The increased adoption of smart speaker voice search and virtual assistants has Amazon particularly well set up to expand their dominance of the e-commerce market. Amazon can control the entire funnel, from handling the voice search through their smart speaker, to fulfilling those requests through their Whole Foods grocery store, and finally to delivering those goods the same day for free via their Prime membership. In essence, Amazon will have 100% of any voice commerce that goes through their smart speakers, which comprises 70% of the market share. 

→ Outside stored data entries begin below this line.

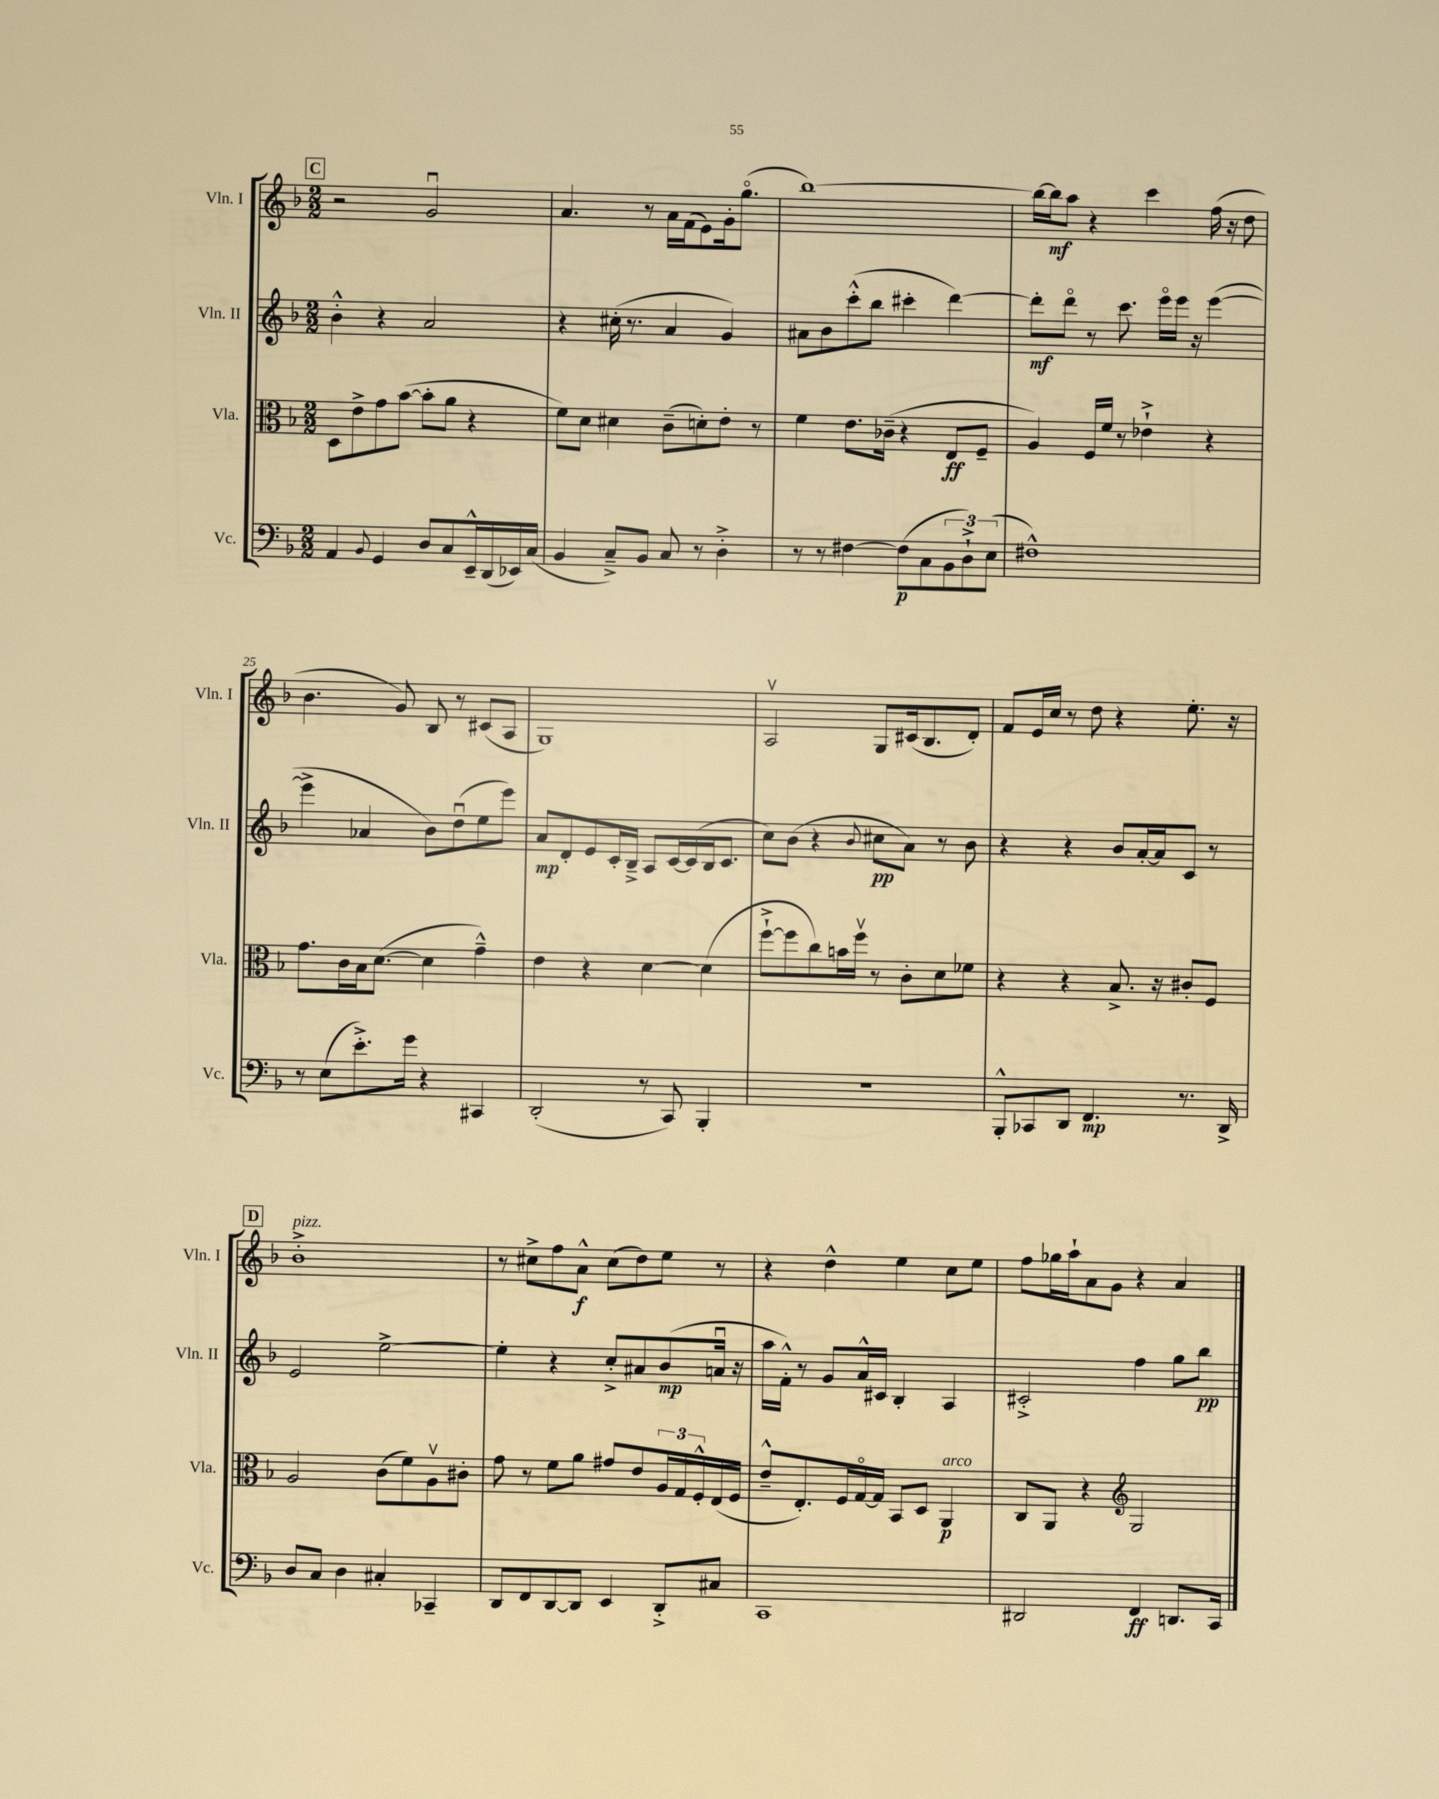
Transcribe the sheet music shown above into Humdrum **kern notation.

**kern	**dynam	**kern	**dynam	**kern	**dynam	**kern	**dynam
*part4	*part4	*part3	*part3	*part2	*part2	*part1	*part1
*staff4	*staff4	*staff3	*staff3	*staff2	*staff2	*staff1	*staff1
*I"Vc.	*	*I"Vla.	*	*I"Vln. II	*	*I"Vln. I	*
*I'Vc.	*	*I'Vla.	*	*I'Vln. II	*	*I'Vln. I	*
*clefF4	*	*clefC3	*	*clefG2	*	*clefG2	*
*k[b-]	*	*k[b-]	*	*k[b-]	*	*k[b-]	*
*M2/2	*	*M2/2	*	*M2/2	*	*M2/2	*
!!LO:REH:place=s1:t=C
=21	=21	=21	=21	=21	=21	=21	=21
4AA/	.	8D\L	.	4b-'^^\	.	2r	.
.	.	8e^\	.	.	.	.	.
8qqBB-/	.	.	.	.	.	.	.
4GG/	.	8g\	.	4r	.	.	.
.	.	([8b-\J	.	.	.	.	.
8D/L	.	8b-'\L]	.	2a/	.	2gu/	.
8C/	.	8a\J	.	.	.	.	.
16EE~^^/L	.	4r	.	.	.	.	.
(16DD/	.	.	.	.	.	.	.
16EE-X/)	.	.	.	.	.	.	.
(16C/JJ	.	.	.	.	.	.	.
=22	=22	=22	=22	=22	=22	=22	=22
4BB-/	.	8f\L)	.	4r	.	4.a/	.
.	.	8d\J	.	.	.	.	.
8C~^/L)	.	4d#X\	.	(16cc#X'\	.	.	.
.	.	.	.	8.r	.	.	.
8BB-/J	.	.	.	.	.	8r	.
8C/	.	(8c~\L	.	4a/	.	16a\LL	.
.	.	.	.	.	.	(16f\J	.
8r	.	8dn'\)	.	.	.	8e\)	.
4D'^\	.	8e'\J	.	4g/)	.	16g'\k	.
.	.	.	.	.	.	(8.gg\J	.
.	.	8r	.	.	.	.	.
=23	=23	=23	=23	=23	=23	=23	=23
8r	.	4f\	.	8a#X\L	.	[1bb-)	.
8r	.	.	.	8b-\	.	.	.
[4F#X\	.	8.e\L	.	(8ccc'^^\	.	.	.
.	.	.	.	8bb-\J	.	.	.
.	.	(16c-X~\Jk	.	.	.	.	.
(8F#\L]	p	4r	.	4ccc#X'\	.	.	.
8C\	.	.	.	.	.	.	.
12BB-\	.	8E/L	ff	[4ddd\)	.	.	.
12D`^\)	.	.	.	.	.	.	.
.	.	8F~/J	.	.	.	.	.
(12E\J	.	.	.	.	.	.	.
=24	=24	=24	=24	=24	=24	=24	=24
1F#X^^)	.	4A/)	.	8ddd'\L]	mf	16bb-\LL_	.
.	.	.	.	.	.	16bb-\J]	mf
.	.	.	.	8ddd\J	.	8aa\J	.
.	.	16F/LL	.	8r	.	4r	.
.	.	16f/JJ	.	.	.	.	.
.	.	8r	.	8.ccc\	.	.	.
.	.	4e-X`^\	.	.	.	4ccc\	.
.	.	.	.	16eee\LL	.	.	.
.	.	.	.	16eee\JJ	.	.	.
.	.	.	.	16r	.	.	.
.	.	4r	.	([4eee\	.	(16ff\	.
.	.	.	.	.	.	16r	.
.	.	.	.	.	.	8dd\	.
!!LO:LB:g=z
=25	=25	=25	=25	=25	=25	=25	=25
8r	.	8.g\L	.	4eee^\]	.	4.b-\	.
(8E\L	.	.	.	.	.	.	.
.	.	16c\L	.	.	.	.	.
8.e'^\)	.	16B-\J	.	4a-X/	.	.	.
.	.	([8.d\J	.	.	.	.	.
.	.	.	.	.	.	8g/)	.
16g\Jk	.	.	.	.	.	.	.
4r	.	4d\]	.	8b-\L)	.	8B-/	.
.	.	.	.	(8ddu\	.	8r	.
4CC#X/	.	4g~^^\)	.	8ee\	.	(8c#X/L	.
.	.	.	.	8eee\J)	.	8A/J	.
=26	=26	=26	=26	=26	=26	=26	=26
(2DD'/	.	4e\	.	8a/L	mp	1G)	.
.	.	.	.	8d'/	.	.	.
.	.	4r	.	8e/	.	.	.
.	.	.	.	16c'/L	.	.	.
.	.	.	.	16B-~^/JJ	.	.	.
8r	.	[4d\	.	8A/L	.	.	.
8CC/)	.	.	.	[16c/L	.	.	.
.	.	.	.	(16c/]	.	.	.
4BBB-'/	.	(4d\]	.	16B-/J	.	.	.
.	.	.	.	8.c/J	.	.	.
=27	=27	=27	=27	=27	=27	=27	=27
1r	.	[8ff`^\L	.	8cc\L)	.	2Av/	.
.	.	8ff\]	.	(8b-\J	.	.	.
.	.	8cc\)	.	4r	.	.	.
.	.	16bn\L	.	.	.	.	.
.	.	16ffv\JJ	.	.	.	.	.
.	.	.	.	8qqb-/	.	.	.
.	.	8r	.	8cc#X\L	pp	8G/L	.
.	.	8c'\L	.	8a\J)	.	(16c#X/k	.
.	.	.	.	.	.	8.B-/	.
.	.	8d\	.	8r	.	.	.
.	.	8f-X\J	.	8b-\	.	8d'/J)	.
=28	=28	=28	=28	=28	=28	=28	=28
8BBB-'^^/L	.	4r	.	4r	.	8f/L	.
8CC-X/	.	.	.	.	.	16e/L	.
.	.	.	.	.	.	16cc/JJ	.
8DD/J	.	4r	.	4r	.	8r	.
4.FF/	mp	.	.	.	.	8dd\	.
.	.	8.B-^/	.	8b-/L	.	4r	.
.	.	.	.	[16a'/L	.	.	.
.	.	16r	.	16a/J]	.	.	.
8.r	.	8c#X'/L	.	8c/J	.	8.ee'\	.
.	.	8F/J	.	8r	.	.	.
16DD^/	.	.	.	.	.	16r	.
!!LO:LB:g=z
!!LO:REH:place=s1:t=D
=29	=29	=29	=29	=29	=29	=29	=29
!	!	!	!	!	!	!LO:TX:a:i:t=pizz.	!
8D/L	.	2A/	.	2e/	.	1b-'^	.
8C/J	.	.	.	.	.	.	.
4D\	.	.	.	.	.	.	.
4C#X'/	.	(8c\L	.	[2ee^\	.	.	.
.	.	8f\)	.	.	.	.	.
4CC-X~/	.	8Av\	.	.	.	.	.
.	.	8c#X'\J	.	.	.	.	.
=30	=30	=30	=30	=30	=30	=30	=30
8DD/L	.	8g\	.	4ee'\]	.	8r	.
8FF/	.	8r	.	.	.	8cc#X^\L	.
[8DD/	.	8f\L	.	4r	.	8ff\	.
8DD/J]	.	8a\J	.	.	.	8a^^\J	f
4EE/	.	8g#X/L	.	8cc'^/L	.	(8cc#\L	.
.	.	8e/	.	8a#X/	.	8dd\)	.
8DD'^/L	.	24A/L	.	(8b-/	mp	8ee\J	.
.	.	24G/	.	.	.	.	.
.	.	24F'^^/	.	.	.	.	.
8C#X/J	.	(16E/	.	16anu/Jk	.	8r	.
.	.	16F/JJ	.	16r	.	.	.
=31	=31	=31	=31	=31	=31	=31	=31
1CC	.	8e~^^/L	.	16aa\LL	.	4r	.
.	.	.	.	16f'^^\JJ)	.	.	.
.	.	8.E'/)	.	8r	.	.	.
.	.	.	.	8g/L	.	4dd^^\	.
.	.	16F/L	.	.	.	.	.
.	.	[16G/	.	16a^^/L	.	.	.
.	.	16G/JJ]	.	16c#X/JJ	.	.	.
.	.	8BB-/L	.	4B-'/	.	4ee\	.
.	.	8D/J	.	.	.	.	.
!	!	!LO:TX:a:i:t=arco	!	!	!	!	!
.	.	4AA/	p	4A/	.	8cc\L	.
.	.	.	.	.	.	8ee\J	.
=32	=32	=32	=32	=32	=32	=32	=32
2DD#X/	.	8C/L	.	2c#X'^/	.	8ff\L	.
.	.	8AA/J	.	.	.	16gg-X\L	.
.	.	.	.	.	.	16aa`\J	.
.	.	4r	.	.	.	8a\	.
.	.	.	.	.	.	8g\J	.
*	*	*clefG2	*	*	*	*	*
4FF/	ff	2G/	.	4ff\	.	4r	.
8.DDn/L	.	.	.	8gg\L	.	4a/	.
.	.	.	.	8bb-\J	pp	.	.
16CC/Jk	.	.	.	.	.	.	.
==	==	==	==	==	==	==	==
*-	*-	*-	*-	*-	*-	*-	*-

And Amazon isn’t the only player in a prime position to take advantage of the shifting landscape. Google, which is in 32% of homes with smart speakers, can similarly leverage control of the smart speaker into massive windfalls in the burgeoning voice commerce landscape. While Google doesn’t have the same vertical dominance that Amazon does, they still determine which retailers the consumer can access through their Google Home device. Being the gatekeeper between consumers and retailers like Walmart and Target puts Google in a position to grant or deny access to those retailers or to monetize the space with advertising. Either way, their share of the smart speaker market puts Google in a strong position going forward.

COVID-19 has forced most of us to change the way we shop, for better or worse. Just as shopping on mobile devices has gone from something that seemed far-fetched to commonplace, so too will the voice search revolution be upon us. And with it, the further monopolization of e-commerce by the big voice players.

David Grow is Search Solutions Advisor at Goodway Group.